Miners regard a permit as inviolate and irrevocable. When the Minnesota DNR reviewed the tailings dam permit it issued to PolyMet after the Vale dam collapsed in Brazil, PolyMet objected and said that the permit was irrevocable, like a property right. The DNR said, no, that’s not right, but you can see where miners are coming from.
And by the way, the DNR reaffirmed the permit of a tailings dam type that has failed not once, but spectacularly three times in the last handful of years, twice in Brazil and once in Canada.
But a water discharge permit like the one issued to PolyMet is virtually written in stone; they never get made stronger, only weaker. And significantly, if a permit, improvidently weak or corruptly made is issued, the public cannot sue for pollution, regardless of how bad it is, because the miner can defend by saying, “We’re in compliance with the permit.” That is exactly what happened with the Flambeau mine near Ladysmith, Wisconsin. The permit shield is the miner’s friend. As I have observed before: if you have the right regulators, they are you defenders, not your regulators.

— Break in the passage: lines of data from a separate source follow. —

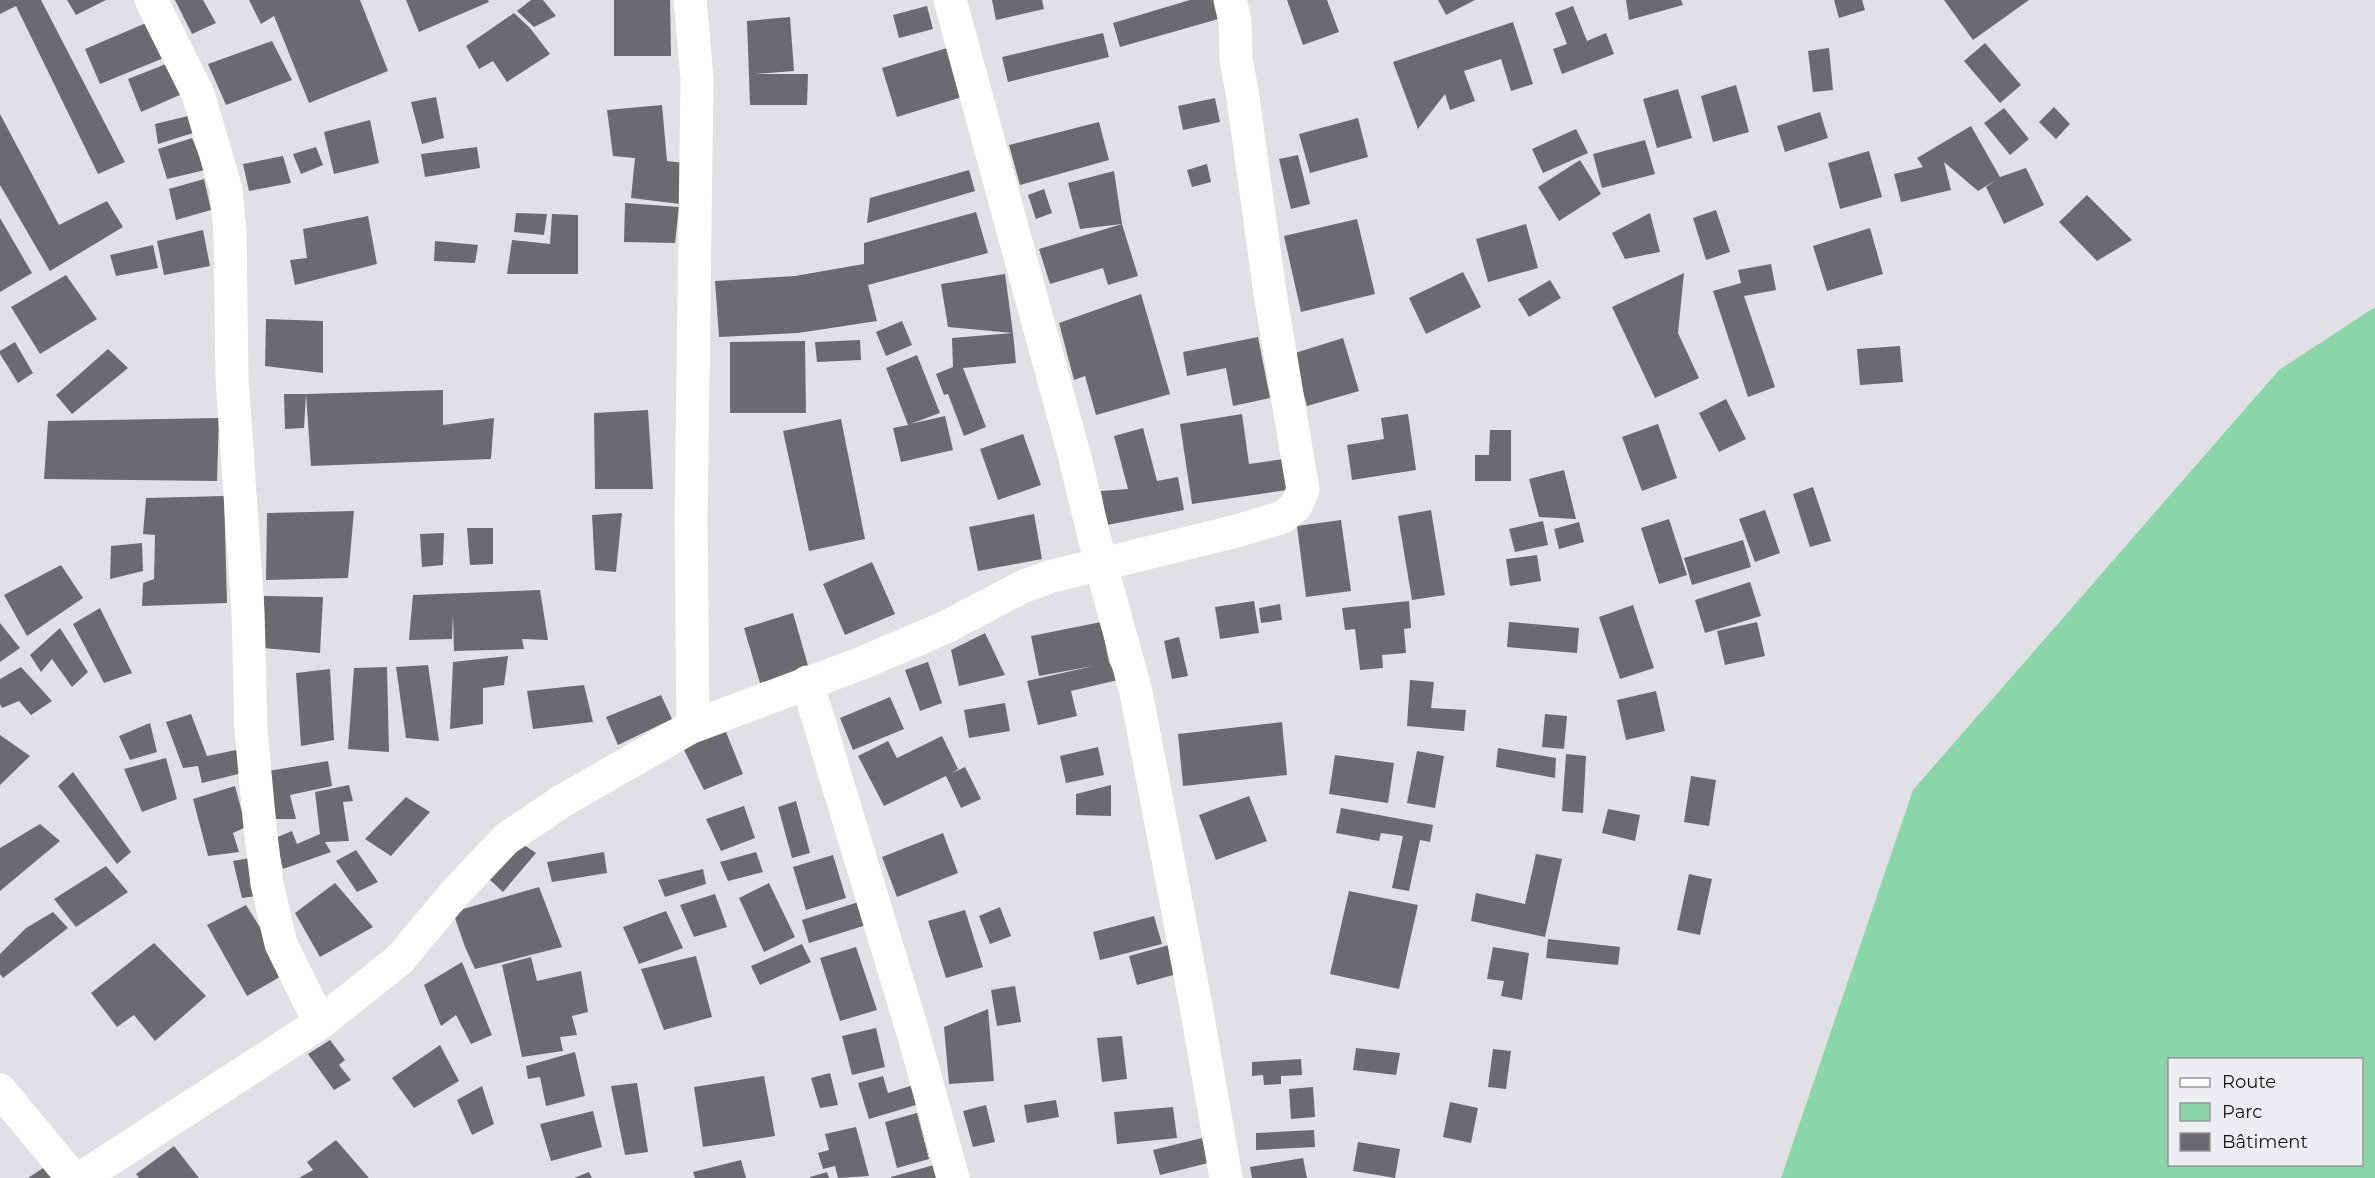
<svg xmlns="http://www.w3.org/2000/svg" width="2375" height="1178" font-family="Montserrat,sans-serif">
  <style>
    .green { fill: #8bd6a9; fill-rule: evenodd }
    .building { fill: #6b6b6f }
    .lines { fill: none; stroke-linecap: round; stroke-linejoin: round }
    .street { stroke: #fff; stroke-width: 33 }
  </style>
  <rect width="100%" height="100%" fill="#e1e1e5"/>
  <!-- green -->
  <path class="green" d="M2375,307V1178H1781L1913,790L2279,370ZM2170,1060H2362V1164H2170Z"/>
  <!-- building -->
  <path class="building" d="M0,0H41L125,162L98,174L16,6L0,14Z
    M67,0H106L76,15Z
    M175,0H203L216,23L192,34Z
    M249,0H360L388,71L309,103L274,16L261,24Z
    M406,0H488L489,2L419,32Z
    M531,0H543L556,16L534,27L517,11Z
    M614,0H670L671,56H614Z
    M992,0H1042L1044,9L996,20Z
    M1190,0H1224L1229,16L1120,47L1113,23Z
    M1287,0H1327L1339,32L1303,45Z
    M1438,0H1475L1446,15Z
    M1626,0H1681L1683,5L1629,20Z
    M1834,0H1862L1865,10L1839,18Z
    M1944,0H2029L1973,40Z
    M927,6L933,29L899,38L893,15Z
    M1573,6L1587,41L1606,33L1614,54L1562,74L1553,49L1567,44L1555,13Z
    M514,13L530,28L550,54L507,82L493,61L479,69L466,46Z
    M790,17L794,71L756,74H808L807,105H750L747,21Z
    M153,20L171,55L100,84L85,49Z
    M1513,22L1533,84L1511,91L1501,59L1464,71L1475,101L1450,110L1445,94L1418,129L1393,62Z
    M1103,33L1109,57L1008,82L1002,57Z
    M272,41L292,80L226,105L208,64Z
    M1985,43L2021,85L2000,103L1964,61Z
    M947,48L962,97L897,117L882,68Z
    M1829,48L1833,90L1813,92L1808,51Z
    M166,64L182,94L141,112L128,79Z
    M1736,85L1749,132L1713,142L1701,96Z
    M1678,89L1692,138L1657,148L1643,99Z
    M436,97L444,138L422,144L411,102Z
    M1215,98L1220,122L1183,130L1178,106Z
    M662,105L667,161L684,163L680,204L631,198L635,158L613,156L607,110Z
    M2054,107L2070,124L2056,139L2039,122Z
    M2004,108L2029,139L2010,155L1984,123Z
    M1820,112L1828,138L1785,152L1777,126Z
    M0,114L59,225L107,201L123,227L50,271L0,185Z
    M188,116L193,133L158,144L155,124Z
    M1358,118L1368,157L1310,173L1299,134Z
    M370,120L379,163L334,174L324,132Z
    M1099,122L1109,160L1020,185L1009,145Z
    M1971,126L2000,177L2026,168L2044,205L2004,224L1986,187L1996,180L1978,191L1944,162L1951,190L1901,202L1894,174L1923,167L1917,158Z
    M1576,129L1588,153L1543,173L1532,149Z
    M192,138L205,170L167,179L158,149Z
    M1645,140L1655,174L1602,188L1593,154Z
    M316,147L323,165L301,174L293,154Z
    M477,147L480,168L425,177L421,154Z
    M1869,151L1882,197L1840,209L1828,163Z
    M1298,155L1310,204L1291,209L1279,159Z
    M283,156L291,183L249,191L243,164Z
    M1580,160L1601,194L1559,221L1538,187Z
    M1207,164L1211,182L1192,187L1187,170Z
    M969,170L975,191L867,223L870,198Z
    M1114,171L1122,224L1080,229L1068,183Z
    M204,179L211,210L176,220L169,189Z
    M1044,189L1052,213L1036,219L1028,195Z
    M2087,195L2132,240L2097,261L2059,222Z
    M625,203L679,207L675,243L624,242Z
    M1716,210L1730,252L1706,260L1693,218Z
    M976,212L988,253L868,285L877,321L798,333L719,337L715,281L795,276L864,264V243Z
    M516,213L547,214L544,235L514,232Z
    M1650,213L1660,252L1625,259L1612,233Z
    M552,214L578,215V274H507L512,240L550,244Z
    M368,216L377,264L295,285L290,260L307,258L303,229Z
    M0,218L32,273L0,292Z
    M1357,219L1375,294L1301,312L1284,236Z
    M1122,224L1138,276L1108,285L1103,268L1050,284L1039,249Z
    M1526,224L1538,268L1488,282L1476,239Z
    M1870,228L1883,274L1827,291L1813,246Z
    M203,230L210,266L164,275L157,241Z
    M435,241L478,245L475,263L434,261Z
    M153,245L158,268L116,276L110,255Z
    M1771,264L1776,290L1744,296L1775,387L1748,397L1713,291L1741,283L1738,270Z
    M1463,272L1481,307L1426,334L1409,298Z
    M1684,273L1678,333L1699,378L1655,398L1612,307Z
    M1005,274L1013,333L948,327L941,284Z
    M66,275L97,319L40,354L11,307Z
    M1550,280L1561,298L1529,317L1518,299Z
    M1141,294L1170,394L1096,415L1085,376L1074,380L1059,323Z
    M266,319L323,321V373L265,366Z
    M902,321L912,345L886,356L876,332Z
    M1013,333L1016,363L963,368L986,427L964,436L948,394L944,395L936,374L953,367L952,338Z
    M1258,337L1270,398L1233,406L1226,368L1187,376L1183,352Z
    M1343,338L1359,391L1307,406L1292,354Z
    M860,340L861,360L817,362L815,342Z
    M805,341L806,413H730V342Z
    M15,342L33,373L18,383L0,354V351Z
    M1900,346L1903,382L1860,385L1857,349Z
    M108,349L128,368L72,414L56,395Z
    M917,355L940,413L910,424L945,416L953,450L901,462L893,428L908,425L886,368Z
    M443,390V425L494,418L491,459L311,466L306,394Z
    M284,394H306L304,428L285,429Z
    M1726,399L1746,439L1719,452L1699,413Z
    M648,410L653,489H595L594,413Z
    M1242,414L1249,464L1290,458L1294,489L1192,504L1180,424Z
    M1408,414L1416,470L1352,480L1347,445L1384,439L1381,418Z
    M219,418L217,481L44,479L48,421Z
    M841,419L865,539L809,551L783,431Z
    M1658,424L1677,478L1642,491L1622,437Z
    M1143,428L1157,481L1178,477L1184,510L1107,525L1101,491L1128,489L1114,436Z
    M1490,430H1511V481H1475V455H1489Z
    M1023,434L1041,485L998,500L980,449Z
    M1564,470L1576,519L1539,517L1529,479Z
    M1813,487L1831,541L1810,547L1793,494Z
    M224,496L227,603L142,606L143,583L154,579L155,535L143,534L146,498Z
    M1431,510L1445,595L1412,600L1398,516Z
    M1765,510L1780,553L1755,562L1739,519Z
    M354,511L348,578L266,580L267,513Z
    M622,513L616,572L595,570L592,515Z
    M1034,514L1042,559L978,571L969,527Z
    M1669,519L1687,575L1659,584L1641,528Z
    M1341,520L1351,591L1306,597L1297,526Z
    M1543,521L1548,545L1515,552L1509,529Z
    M1579,522L1584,542L1559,549L1554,529Z
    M467,528H493V564L470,565Z
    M444,533L443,565L422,567L420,534Z
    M1743,540L1751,567L1692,585L1684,558Z
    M142,543L143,571L110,579L111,546Z
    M1537,555L1541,581L1510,586L1506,559Z
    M872,562L895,614L845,635L823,584Z
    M61,565L83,598L27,636L4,595Z
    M1750,582L1761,616L1705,633L1695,600Z
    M540,590L548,640L522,639L524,649L454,651L453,615L452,639L409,640L413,595Z
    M264,596L323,597L320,653L263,648Z
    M1254,601L1259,633L1220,639L1215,607Z
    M1409,601L1411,628L1404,629L1406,653L1382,655L1383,668L1360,670L1355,629L1345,630L1342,608Z
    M1280,604L1282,620L1261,623L1259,608Z
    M1633,605L1654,668L1620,679L1599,617Z
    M100,608L132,673L104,683L73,624Z
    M793,613L809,669L760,683L744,628Z
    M1101,622L1109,662L1118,680L1071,691L1077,716L1038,725L1027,681L1093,666L1039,676L1031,636Z
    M1509,622L1579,628L1577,653L1507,647Z
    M1757,622L1765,656L1725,665L1717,631Z
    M0,623L20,648L0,662Z
    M60,628L88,672L72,687L52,659L41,672L30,655Z
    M985,633L1005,675L959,686L951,650Z
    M1179,637L1188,676L1172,679L1164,641Z
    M508,656L504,685L483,688V724L450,729L453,662Z
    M928,662L942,703L920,711L905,670Z
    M428,665L439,741L406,738L396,667Z
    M21,667L52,701L31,715L19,701L2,708L0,704V679Z
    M387,667L389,752L348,749L354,668Z
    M330,669L334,740L301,746L296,673Z
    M1410,680L1434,682L1431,708L1466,710L1464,731L1407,726Z
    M584,685L593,722L533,729L527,691Z
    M1656,691L1665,731L1626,740L1617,700Z
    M661,695L672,719L618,745L606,717Z
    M890,697L904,729L853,750L840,718Z
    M1005,703L1010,731L969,738L964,710Z
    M191,714L207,756L241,749L246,772L202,783L198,766L183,768L166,722Z
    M1545,714L1567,716L1564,749L1542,747Z
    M1282,722L1287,775L1183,786L1178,734Z
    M150,723L157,752L130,760L119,736Z
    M726,732L743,774L704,790L683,748Z
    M0,735L30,756L0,785Z
    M942,736L958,769L952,773L965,767L981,799L961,808L946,776L884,806L858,756L888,741L897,758Z
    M1098,747L1104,775L1066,783L1060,756Z
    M1498,748L1556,758L1555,778L1496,767Z
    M1417,751L1444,756L1435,808L1407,803Z
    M1566,754L1586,756L1583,813L1562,811Z
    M1335,755L1394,763L1388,803L1329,794Z
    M166,758L177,799L142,812L124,769Z
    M328,761L332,786L290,795L296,819H276L268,771Z
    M73,772L131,852L117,864L58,786Z
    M1691,776L1716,780L1709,826L1684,822Z
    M349,785L353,801L343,802L349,841L325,842L331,852L283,869L275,838L292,831L297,844L320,834L315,792Z
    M1111,785V816L1076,815V794Z
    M235,786L246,827L233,833L239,852L208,856L193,799Z
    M1249,796L1267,841L1216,860L1199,815Z
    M406,797L430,812L391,856L365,839Z
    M796,801L810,853L792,858L778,807Z
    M744,806L755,838L721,851L706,819Z
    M1341,808L1433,825L1430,842L1420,840L1409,891L1392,888L1403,836L1381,833L1379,841L1336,833Z
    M1608,809L1640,815L1635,841L1602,833Z
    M40,824L60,841L0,891V848Z
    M943,833L958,873L897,897L882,857Z
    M524,845L536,853L503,892L487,877Z
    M356,850L378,882L357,892L336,861Z
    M604,852L607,873L552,882L547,862Z
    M756,852L763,872L728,881L720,862Z
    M1536,854L1562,859L1545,937L1471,921L1476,893L1525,904Z
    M833,855L846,898L806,910L793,867Z
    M255,857L263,895L242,898L233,861Z
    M106,866L128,892L76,927L54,899Z
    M703,869L706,884L665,897L658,880Z
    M1689,874L1712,879L1700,935L1677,930Z
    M335,883L373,927L320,957L295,913Z
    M769,883L795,937L764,952L739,898Z
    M539,887L562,947L475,969L465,947L453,912Z
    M1349,891L1418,905L1399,989L1330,974Z
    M715,894L727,927L694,937L680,905Z
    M871,898L879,921L809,943L802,920Z
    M246,905L288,972L247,996L207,925Z
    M1000,907L1011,936L990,944L979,916Z
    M965,910L983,967L946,978L928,921Z
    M666,911L683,948L639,964L623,927Z
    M53,912L68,928L3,978L0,974V954L26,928Z
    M1154,916L1162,944L1100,960L1093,932Z
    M1548,939L1620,947L1618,965L1546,958Z
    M154,943L206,996L155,1041L134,1015L117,1027L91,993Z
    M802,944L811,962L760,985L751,966Z
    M1169,945L1177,974L1137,985L1129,956Z
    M856,947L877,1010L840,1021L820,958Z
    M1493,947L1529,953L1522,1000L1501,996L1504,981L1487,979Z
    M696,956L712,1017L664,1030L641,969Z
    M531,957L537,981L581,971L588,1012L572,1016L577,1035L560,1037L563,1051L522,1057L502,965Z
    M462,962L492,1035L471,1044L456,1015L441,1026L424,985Z
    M1015,986L1021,1022L997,1026L991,990Z
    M988,1009L994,1081L949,1084L944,1027Z
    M876,1028L885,1067L852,1075L842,1036Z
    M1122,1036L1127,1079L1102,1082L1097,1038Z
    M330,1040L345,1060L339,1065L351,1080L334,1090L308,1054Z
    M440,1045L459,1081L414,1108L392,1078Z
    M1356,1048L1400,1053L1396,1075L1353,1070Z
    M1493,1049L1511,1051L1506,1089L1488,1087Z
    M575,1052L585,1096L546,1106L540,1077L528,1079L526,1066Z
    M1301,1059L1302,1075L1281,1076V1084L1264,1085L1263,1075L1252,1076V1062Z
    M830,1073L838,1105L820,1108L811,1078Z
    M764,1076L775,1136L703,1147L694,1087Z
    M883,1076L888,1093L920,1083L926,1102L869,1119L858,1083Z
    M637,1083L648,1152L625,1155L611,1086Z
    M482,1086L494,1124L472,1135L457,1100Z
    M1313,1087L1315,1117L1291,1119L1289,1089Z
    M1056,1100L1059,1117L1027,1123L1024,1105Z
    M1450,1102L1478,1108L1471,1143L1443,1137Z
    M986,1105L995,1142L973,1147L963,1111Z
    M1173,1107L1177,1138L1117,1144L1114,1112Z
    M593,1111L602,1147L551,1161L540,1124Z
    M917,1113L929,1159L897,1168L885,1122Z
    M856,1127L869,1176L838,1178L835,1166L823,1169L818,1153L829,1150L825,1134Z
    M1314,1130L1315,1147L1256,1150V1133Z
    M1202,1138L1208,1163L1160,1175L1153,1150Z
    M336,1140L369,1178H299L313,1170L307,1162Z
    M1358,1142L1400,1149L1395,1178L1353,1171Z
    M174,1146L199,1178H139L136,1174Z
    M1303,1158L1307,1178H1252L1250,1167Z
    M741,1160L746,1178H695L693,1172Z
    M934,1165L938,1178H891V1177Z
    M43,1168L51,1178H28Z
    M589,1172L592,1178H574Z
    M827,1172L829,1178H810V1177Z"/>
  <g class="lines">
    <!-- street -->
    <path class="street" d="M151,0L198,94L226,189L230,231L232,378L248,611L251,730L260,827L267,884L281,944L320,1023
      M690,0L697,78L691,521L693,726
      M950,0L1074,454L1101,565L1136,692L1196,1006L1226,1178
      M807,682L914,1036L953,1178
      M0,1090L73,1178
      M81,1178L320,1023L399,960L455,893L506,839L562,801L693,726L862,663L944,628L1022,587L1049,577L1233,532L1283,517L1296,506L1303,490L1270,293L1242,91L1236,59L1235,21L1230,0"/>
  </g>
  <!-- legend -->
  <rect x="2168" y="1058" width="195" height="108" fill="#eeeef2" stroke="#97979a" stroke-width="1.5"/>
  <rect x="2180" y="1078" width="30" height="9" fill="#ffffff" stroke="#97979a" stroke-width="1.5"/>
  <text x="2222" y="1088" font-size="18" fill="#151517">Route</text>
  <rect x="2180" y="1103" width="30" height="18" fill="#8bd6a9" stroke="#97979a" stroke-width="1.5"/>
  <text x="2222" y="1118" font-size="18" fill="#151517">Parc</text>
  <rect x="2180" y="1133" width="30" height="18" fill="#6b6b6f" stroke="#97979a" stroke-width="1.5"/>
  <text x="2222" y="1148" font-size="18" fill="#151517">Bâtiment</text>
</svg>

This is why the actions of Stine, Lotthammer, Stepp, and Thiede, undoubtedly in concert with representatives of PolyMet, are so odious and corrupt. I called it “slipping a mickey,” because that is exactly what it is.
It is stunningly irresponsible for Governor Walz to tell MinnPost’s Walker Orenstein that, “I think we can do this right,” and that, “The water permit was not compromised.”
Holy s**t, who does he think he’s fooling?